◆ What the exercise asks: Report each line in the entries below that contains the string "Richard", quoting the whole line.

::::

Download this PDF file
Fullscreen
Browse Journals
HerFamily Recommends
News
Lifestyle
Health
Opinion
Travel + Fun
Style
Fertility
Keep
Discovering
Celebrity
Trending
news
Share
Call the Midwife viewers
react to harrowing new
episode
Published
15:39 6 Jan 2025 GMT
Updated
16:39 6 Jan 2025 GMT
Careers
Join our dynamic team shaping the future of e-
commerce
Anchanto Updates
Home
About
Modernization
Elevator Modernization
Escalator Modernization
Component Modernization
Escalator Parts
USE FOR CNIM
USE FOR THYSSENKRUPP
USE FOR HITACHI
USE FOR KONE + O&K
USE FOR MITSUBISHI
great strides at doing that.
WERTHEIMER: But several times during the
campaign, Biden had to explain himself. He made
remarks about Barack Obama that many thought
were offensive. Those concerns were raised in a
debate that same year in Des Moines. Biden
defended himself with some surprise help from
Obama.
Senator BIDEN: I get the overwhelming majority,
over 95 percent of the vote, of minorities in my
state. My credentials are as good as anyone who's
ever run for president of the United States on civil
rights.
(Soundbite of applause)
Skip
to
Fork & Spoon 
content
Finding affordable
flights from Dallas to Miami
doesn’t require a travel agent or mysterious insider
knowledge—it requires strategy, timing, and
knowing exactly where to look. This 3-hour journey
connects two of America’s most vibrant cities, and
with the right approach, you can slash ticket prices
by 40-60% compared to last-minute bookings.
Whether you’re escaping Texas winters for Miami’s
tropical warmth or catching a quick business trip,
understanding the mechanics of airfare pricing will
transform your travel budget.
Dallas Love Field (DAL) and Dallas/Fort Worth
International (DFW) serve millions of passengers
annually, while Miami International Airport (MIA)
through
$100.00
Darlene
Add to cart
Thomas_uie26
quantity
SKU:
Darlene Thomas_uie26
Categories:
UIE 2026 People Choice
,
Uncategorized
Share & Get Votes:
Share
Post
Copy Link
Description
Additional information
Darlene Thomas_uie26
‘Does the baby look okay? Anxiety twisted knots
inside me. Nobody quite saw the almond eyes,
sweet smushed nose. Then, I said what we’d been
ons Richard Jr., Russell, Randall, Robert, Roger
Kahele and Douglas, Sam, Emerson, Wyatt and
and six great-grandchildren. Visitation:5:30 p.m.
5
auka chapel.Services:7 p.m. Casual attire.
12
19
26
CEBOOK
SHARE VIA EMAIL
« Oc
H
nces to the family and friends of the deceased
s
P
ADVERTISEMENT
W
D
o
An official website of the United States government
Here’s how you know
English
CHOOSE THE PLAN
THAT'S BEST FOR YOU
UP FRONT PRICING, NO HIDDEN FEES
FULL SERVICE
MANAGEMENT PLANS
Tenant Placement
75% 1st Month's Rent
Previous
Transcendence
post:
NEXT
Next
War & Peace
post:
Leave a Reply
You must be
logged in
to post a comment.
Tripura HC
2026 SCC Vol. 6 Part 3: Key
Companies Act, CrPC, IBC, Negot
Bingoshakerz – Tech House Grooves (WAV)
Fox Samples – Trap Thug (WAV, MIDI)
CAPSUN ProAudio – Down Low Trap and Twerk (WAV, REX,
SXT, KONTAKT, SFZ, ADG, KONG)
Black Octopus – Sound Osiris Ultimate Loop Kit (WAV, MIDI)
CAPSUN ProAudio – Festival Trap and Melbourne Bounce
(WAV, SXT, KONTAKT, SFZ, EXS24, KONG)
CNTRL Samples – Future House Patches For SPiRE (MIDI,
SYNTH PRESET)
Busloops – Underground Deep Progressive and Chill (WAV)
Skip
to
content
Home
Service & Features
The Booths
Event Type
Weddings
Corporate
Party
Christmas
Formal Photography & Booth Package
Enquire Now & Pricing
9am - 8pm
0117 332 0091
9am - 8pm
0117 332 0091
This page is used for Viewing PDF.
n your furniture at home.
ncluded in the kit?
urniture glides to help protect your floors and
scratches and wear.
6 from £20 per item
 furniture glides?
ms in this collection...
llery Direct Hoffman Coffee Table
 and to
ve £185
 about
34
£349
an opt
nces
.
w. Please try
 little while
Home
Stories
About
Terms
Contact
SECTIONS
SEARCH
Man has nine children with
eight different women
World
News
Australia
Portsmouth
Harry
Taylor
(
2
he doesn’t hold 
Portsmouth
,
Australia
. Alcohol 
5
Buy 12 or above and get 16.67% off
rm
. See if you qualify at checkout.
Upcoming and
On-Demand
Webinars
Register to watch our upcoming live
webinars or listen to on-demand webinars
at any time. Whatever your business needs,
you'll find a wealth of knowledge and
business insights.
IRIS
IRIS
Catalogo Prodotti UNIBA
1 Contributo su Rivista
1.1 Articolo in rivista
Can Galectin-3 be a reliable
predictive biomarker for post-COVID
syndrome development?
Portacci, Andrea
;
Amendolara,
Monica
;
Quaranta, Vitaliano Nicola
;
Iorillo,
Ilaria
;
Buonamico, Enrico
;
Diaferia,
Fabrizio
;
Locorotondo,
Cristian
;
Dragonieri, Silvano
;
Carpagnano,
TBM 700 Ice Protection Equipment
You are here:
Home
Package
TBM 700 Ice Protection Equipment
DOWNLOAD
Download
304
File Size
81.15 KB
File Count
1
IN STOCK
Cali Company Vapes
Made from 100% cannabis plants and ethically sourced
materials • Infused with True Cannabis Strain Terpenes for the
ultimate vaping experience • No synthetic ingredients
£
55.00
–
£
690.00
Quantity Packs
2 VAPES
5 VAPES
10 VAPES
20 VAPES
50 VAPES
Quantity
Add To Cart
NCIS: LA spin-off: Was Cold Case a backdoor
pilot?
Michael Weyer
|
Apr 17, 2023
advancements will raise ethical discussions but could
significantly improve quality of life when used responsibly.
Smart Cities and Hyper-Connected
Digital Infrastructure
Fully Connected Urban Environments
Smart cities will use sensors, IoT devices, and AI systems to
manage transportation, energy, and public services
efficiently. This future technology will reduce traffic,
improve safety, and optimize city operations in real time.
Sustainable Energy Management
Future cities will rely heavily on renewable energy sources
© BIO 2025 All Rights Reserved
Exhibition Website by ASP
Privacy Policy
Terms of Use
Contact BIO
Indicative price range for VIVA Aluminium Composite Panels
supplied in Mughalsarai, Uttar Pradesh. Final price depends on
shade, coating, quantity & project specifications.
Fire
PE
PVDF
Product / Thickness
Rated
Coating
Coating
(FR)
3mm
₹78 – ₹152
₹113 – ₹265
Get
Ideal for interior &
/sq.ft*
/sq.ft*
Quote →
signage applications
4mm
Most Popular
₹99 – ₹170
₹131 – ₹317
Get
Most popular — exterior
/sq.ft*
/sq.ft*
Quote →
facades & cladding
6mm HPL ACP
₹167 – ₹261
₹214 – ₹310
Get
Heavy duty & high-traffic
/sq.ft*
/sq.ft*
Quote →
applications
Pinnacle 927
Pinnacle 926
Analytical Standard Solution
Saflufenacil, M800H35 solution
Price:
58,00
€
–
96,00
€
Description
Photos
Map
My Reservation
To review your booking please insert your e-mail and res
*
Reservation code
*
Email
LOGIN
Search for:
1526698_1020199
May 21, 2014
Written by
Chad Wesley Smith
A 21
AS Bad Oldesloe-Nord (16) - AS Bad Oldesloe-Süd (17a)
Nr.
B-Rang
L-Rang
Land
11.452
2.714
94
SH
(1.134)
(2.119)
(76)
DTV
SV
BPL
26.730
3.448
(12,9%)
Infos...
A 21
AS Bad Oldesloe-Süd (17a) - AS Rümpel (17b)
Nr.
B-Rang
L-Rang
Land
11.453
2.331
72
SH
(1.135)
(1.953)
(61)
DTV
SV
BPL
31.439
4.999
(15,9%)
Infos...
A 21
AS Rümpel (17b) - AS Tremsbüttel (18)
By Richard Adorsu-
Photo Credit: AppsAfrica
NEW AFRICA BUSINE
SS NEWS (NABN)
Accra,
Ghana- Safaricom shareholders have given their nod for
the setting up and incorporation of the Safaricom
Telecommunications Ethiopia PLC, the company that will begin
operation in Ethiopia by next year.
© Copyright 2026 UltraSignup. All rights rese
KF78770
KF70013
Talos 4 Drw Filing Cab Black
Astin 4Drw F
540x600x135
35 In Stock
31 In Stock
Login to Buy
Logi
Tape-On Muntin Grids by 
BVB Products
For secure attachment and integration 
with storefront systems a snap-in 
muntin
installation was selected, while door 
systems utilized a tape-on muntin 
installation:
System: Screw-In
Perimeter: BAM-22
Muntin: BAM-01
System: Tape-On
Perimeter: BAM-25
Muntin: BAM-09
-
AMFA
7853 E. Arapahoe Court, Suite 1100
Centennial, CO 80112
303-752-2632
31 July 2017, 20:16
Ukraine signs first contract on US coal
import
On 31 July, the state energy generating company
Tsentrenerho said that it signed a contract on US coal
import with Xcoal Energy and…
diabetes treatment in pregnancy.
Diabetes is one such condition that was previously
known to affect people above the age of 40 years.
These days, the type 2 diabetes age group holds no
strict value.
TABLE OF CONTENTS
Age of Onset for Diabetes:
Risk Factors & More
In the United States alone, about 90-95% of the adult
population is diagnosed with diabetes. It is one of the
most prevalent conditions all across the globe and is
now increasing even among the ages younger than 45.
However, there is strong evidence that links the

::::

◆ Response to this task:
ons Richard Jr., Russell, Randall, Robert, Roger
By Richard Adorsu-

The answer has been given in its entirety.